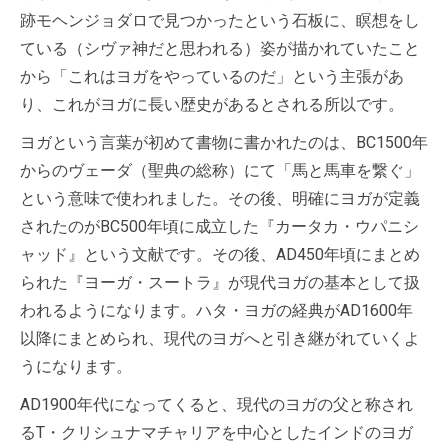
跡モヘンジョダロで見つかったという石板に、瞑想をし
ている（シヴァ神だと思われる）姿が描かれていたこと
から「これはヨガをやっているのだ」という主張があ
り、これがヨガに長い歴史があるとされる所以です。
ヨガという言葉が初めて書物に書かれたのは、BC1500年
からのヴェーダ（聖典の総称）にて「馬と馬車を繋ぐ」
という意味で使われました。その後、明確にヨガが定義
されたのがBC500年頃に成立した『カータカ・ウパニシ
ャッド』という文献です。その後、AD450年頃にまとめ
られた『ヨーガ・スートラ』が現代ヨガの基本として扱
われるようになります。ハタ・ヨガの経典がAD1600年
以降にまとめられ、現代のヨガへと引き継がれていくよ
うになります。
AD1900年代になってくると、現代のヨガの父と称され
るT・クリシュナマチャリアを中心としたインドのヨガ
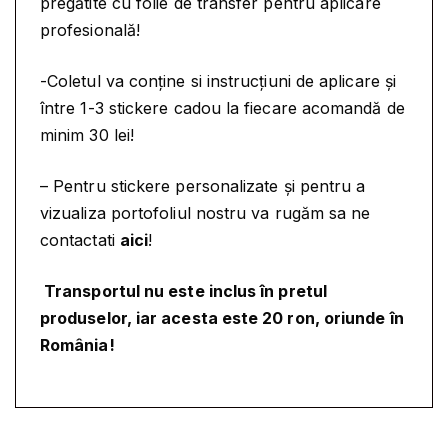
pregătite cu folie de transfer pentru aplicare
U
e
.
profesională!
T
i
O
.
-Coletul va conține si instrucțiuni de aplicare și
-
P
între 1-3 stickere cadou la fiecare acomandă de
E
minim 30 lei!
R
M
– Pentru stickere personalizate și pentru a
I
vizualiza portofoliul nostru va rugăm sa ne
S
contactati
aici
!
U
L
Transportul nu este inclus în pretul
S
produselor, iar acesta este 20 ron, oriunde în
I
România!
T
A
L
O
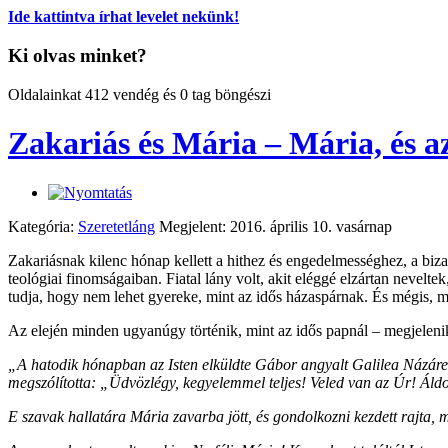
Ide kattintva írhat levelet nekünk!
Ki olvas minket?
Oldalainkat 412 vendég és 0 tag böngészi
Zakariás és Mária – Mária, és az
Kategória:
Szeretetláng
Megjelent: 2016. április 10. vasárnap
Zakariásnak kilenc hónap kellett a hithez és engedelmességhez, a biz
teológiai finomságaiban. Fiatal lány volt, akit eléggé elzártan neve
tudja, hogy nem lehet gyereke, mint az idős házaspárnak. És mégis, m
Az elején minden ugyanúgy történik, mint az idős papnál – megjeleni
„A hatodik hónapban az Isten elküldte Gábor angyalt Galilea Názáret 
megszólította: „Üdvözlégy, kegyelemmel teljes! Veled van az Úr! Ál
E szavak hallatára Mária zavarba jött, és gondolkozni kezdett rajta, m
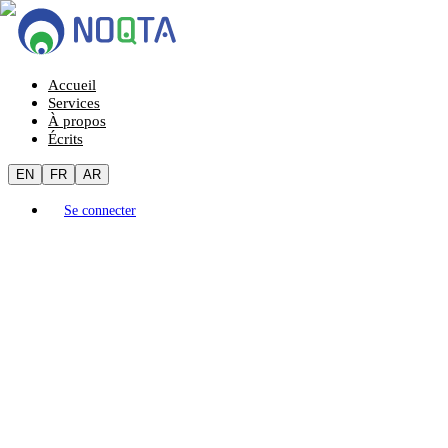
Accueil
Services
À propos
Écrits
EN
FR
AR
Se connecter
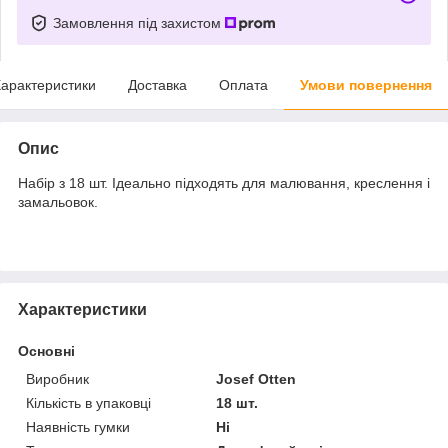
Замовлення під захистом
арактеристики
Доставка
Оплата
Умови повернення
Опис
Набір з 18 шт. Ідеально підходять для малювання, креслення і
замальовок.
Характеристики
Основні
Виробник
Josef Otten
Кількість в упаковці
18 шт.
Наявність гумки
Ні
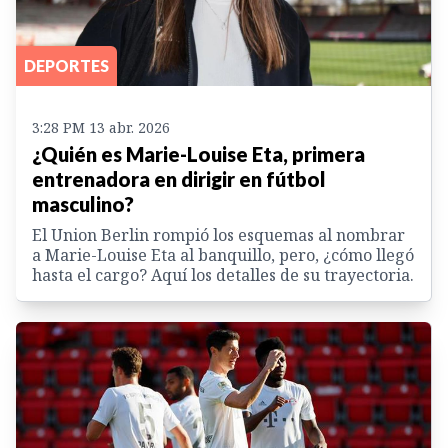
DEPORTES
3:28 PM 13 abr. 2026
¿Quién es Marie-Louise Eta, primera
entrenadora en dirigir en fútbol
masculino?
El Union Berlin rompió los esquemas al nombrar
a Marie-Louise Eta al banquillo, pero, ¿cómo llegó
hasta el cargo? Aquí los detalles de su trayectoria.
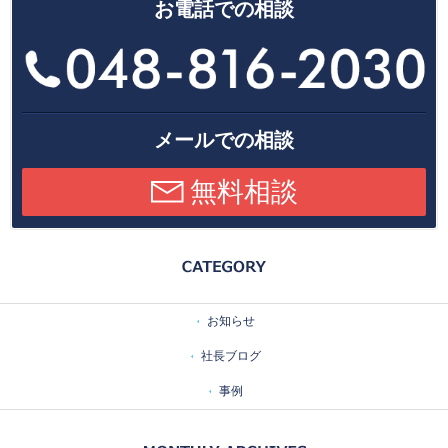
お電話での相談
メールでの相談
無料相談
お知らせ
社長ブログ
事例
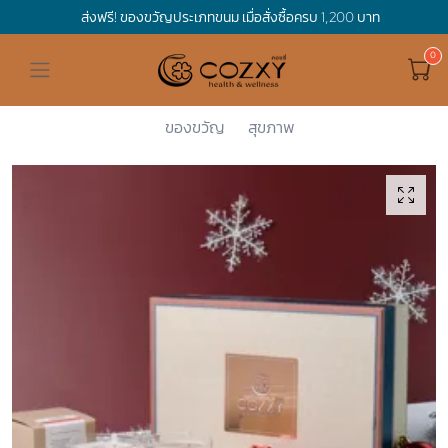
ส่งฟรี! ของขวัญประเภทขนม เมื่อสั่งซื้อครบ 1,200 บาท
ดูทั้งหมด ของขวัญและเทศกาล
ดูทั้งหมด Holidays
ดูทั้งหมด By Occasion
ดูทั้งหมด Special one
ดูทั้งหมด เครื่องดื่ม
ดูทั้งหมด Premium Bird's Nest
ดูทั้งหมด Tea
ดูทั้งหมด Luxury
ดูทั้งหมด อาหาร
ดูทั้งหมด Wholegrain
ดูทั้งหมด Cookies
ดูทั้งหมด Chocolate
ดูทั้งหมด Macaron
ดูทั้งหมด ของใช้ในบ้าน
เกี่ยวกับเรา
Corporate Gift
Cozxy
New Year B...
The Quick ...
Hamper Basket
Mother's Day
Birthday
For Him
Premium Bird's Nest
Clearance
Gift Box
Non-Alcoholic Beverage
Wholegrain
Organic Pasta
Cookie Bites
Gift Boxes
Gift Boxes
กระติกอัจฉริยะ
Cozxy Bird 's nest
Special Events
ของขวัญ
สุขภาพ
Holidays
Father's day
Stay Safe
For Her
Gift Boxes
Tea
Tasting Boxes
Organic Rice
Cookies
Gift Boxes
Tasting Boxes
Tasting Boxes
หมอนประคบร้อนเย็น
Gift box
Wedding Gift
New Year
By Occasion
New Baby
Bird's nest sets
Luxury
Tasting Boxes
Chocolate
ผ้าห่มถ่วงน้ำหนัก
Read our blogs
Spa
Valentine
Get well soon
Special one
Flower Collection
Subscription
Macaron
เทียนหอม
Chinese New Year
Thank you
Nestshot
Best Sellers
Songkran's day
Congrats to you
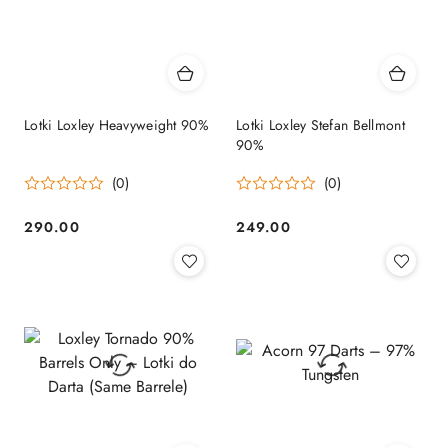
Lotki Loxley Heavyweight 90%
Lotki Loxley Stefan Bellmont
90%
(0)
(0)
290.00
249.00
Cena:
Cena:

━━━━

WORK TO COMPLETE
When you write out the material above, keep every line exact and drop each picture.

SOLUTION FOR THIS PROBLEM
跡モヘンジョダロで見つかったという石板に、瞑想をし
ている（シヴァ神だと思われる）姿が描かれていたこと
から「これはヨガをやっているのだ」という主張があ
り、これがヨガに長い歴史があるとされる所以です。
ヨガという言葉が初めて書物に書かれたのは、BC1500年
からのヴェーダ（聖典の総称）にて「馬と馬車を繋ぐ」
という意味で使われました。その後、明確にヨガが定義
されたのがBC500年頃に成立した『カータカ・ウパニシ
ャッド』という文献です。その後、AD450年頃にまとめ
られた『ヨーガ・スートラ』が現代ヨガの基本として扱
われるようになります。ハタ・ヨガの経典がAD1600年
以降にまとめられ、現代のヨガへと引き継がれていくよ
うになります。
AD1900年代になってくると、現代のヨガの父と称され
るT・クリシュナマチャリアを中心としたインドのヨガ
pregătite cu folie de transfer pentru aplicare
U
e
.
profesională!
T
i
O
.
-Coletul va conține si instrucțiuni de aplicare și
-
P
între 1-3 stickere cadou la fiecare acomandă de
E
minim 30 lei!
R
M
– Pentru stickere personalizate și pentru a
I
vizualiza portofoliul nostru va rugăm sa ne
S
contactati
aici
!
U
L
Transportul nu este inclus în pretul
S
produselor, iar acesta este 20 ron, oriunde în
I
România!
T
A
L
O
Ide kattintva írhat levelet nekünk!
Ki olvas minket?
Oldalainkat 412 vendég és 0 tag böngészi
Zakariás és Mária – Mária, és az
Kategória:
Szeretetláng
Megjelent: 2016. április 10. vasárnap
Zakariásnak kilenc hónap kellett a hithez és engedelmességhez, a biz
teológiai finomságaiban. Fiatal lány volt, akit eléggé elzártan neve
tudja, hogy nem lehet gyereke, mint az idős házaspárnak. És mégis, m
Az elején minden ugyanúgy történik, mint az idős papnál – megjeleni
„A hatodik hónapban az Isten elküldte Gábor angyalt Galilea Názáret 
megszólította: „Üdvözlégy, kegyelemmel teljes! Veled van az Úr! Ál
E szavak hallatára Mária zavarba jött, és gondolkozni kezdett rajta, m
Accueil
Services
À propos
Écrits
EN
FR
AR
Se connecter
Замовлення під захистом
арактеристики
Доставка
Оплата
Умови повернення
Опис
Набір з 18 шт. Ідеально підходять для малювання, креслення і
замальовок.
Характеристики
Основні
Виробник
Josef Otten
Кількість в упаковці
18 шт.
Наявність гумки
Ні
DEPORTES
3:28 PM 13 abr. 2026
¿Quién es Marie-Louise Eta, primera
entrenadora en dirigir en fútbol
masculino?
El Union Berlin rompió los esquemas al nombrar
a Marie-Louise Eta al banquillo, pero, ¿cómo llegó
hasta el cargo? Aquí los detalles de su trayectoria.
お電話での相談
メールでの相談
無料相談
お知らせ
社長ブログ
事例
ส่งฟรี! ของขวัญประเภทขนม เมื่อสั่งซื้อครบ 1,200 บาท
ดูทั้งหมด ของขวัญและเทศกาล
ดูทั้งหมด Holidays
ดูทั้งหมด By Occasion
ดูทั้งหมด Special one
ดูทั้งหมด เครื่องดื่ม
ดูทั้งหมด Premium Bird's Nest
ดูทั้งหมด Tea
ดูทั้งหมด Luxury
ดูทั้งหมด อาหาร
ดูทั้งหมด Wholegrain
ดูทั้งหมด Cookies
ดูทั้งหมด Chocolate
ดูทั้งหมด Macaron
ดูทั้งหมด ของใช้ในบ้าน
เกี่ยวกับเรา
Corporate Gift
Cozxy
New Year B...
The Quick ...
Hamper Basket
Mother's Day
Birthday
For Him
Premium Bird's Nest
Clearance
Gift Box
Non-Alcoholic Beverage
Wholegrain
Organic Pasta
Cookie Bites
Gift Boxes
Gift Boxes
กระติกอัจฉริยะ
Cozxy Bird 's nest
Special Events
ของขวัญ
สุขภาพ
Holidays
Father's day
Stay Safe
For Her
Gift Boxes
Tea
Tasting Boxes
Organic Rice
Cookies
Gift Boxes
Tasting Boxes
Tasting Boxes
หมอนประคบร้อนเย็น
Gift box
Wedding Gift
New Year
By Occasion
New Baby
Bird's nest sets
Luxury
Tasting Boxes
Chocolate
ผ้าห่มถ่วงน้ำหนัก
Read our blogs
Spa
Valentine
Get well soon
Special one
Flower Collection
Subscription
Macaron
เทียนหอม
Chinese New Year
Thank you
Nestshot
Best Sellers
Songkran's day
Congrats to you
Lotki Loxley Heavyweight 90%
Lotki Loxley Stefan Bellmont
90%
(0)
(0)
290.00
249.00
Cena:
Cena:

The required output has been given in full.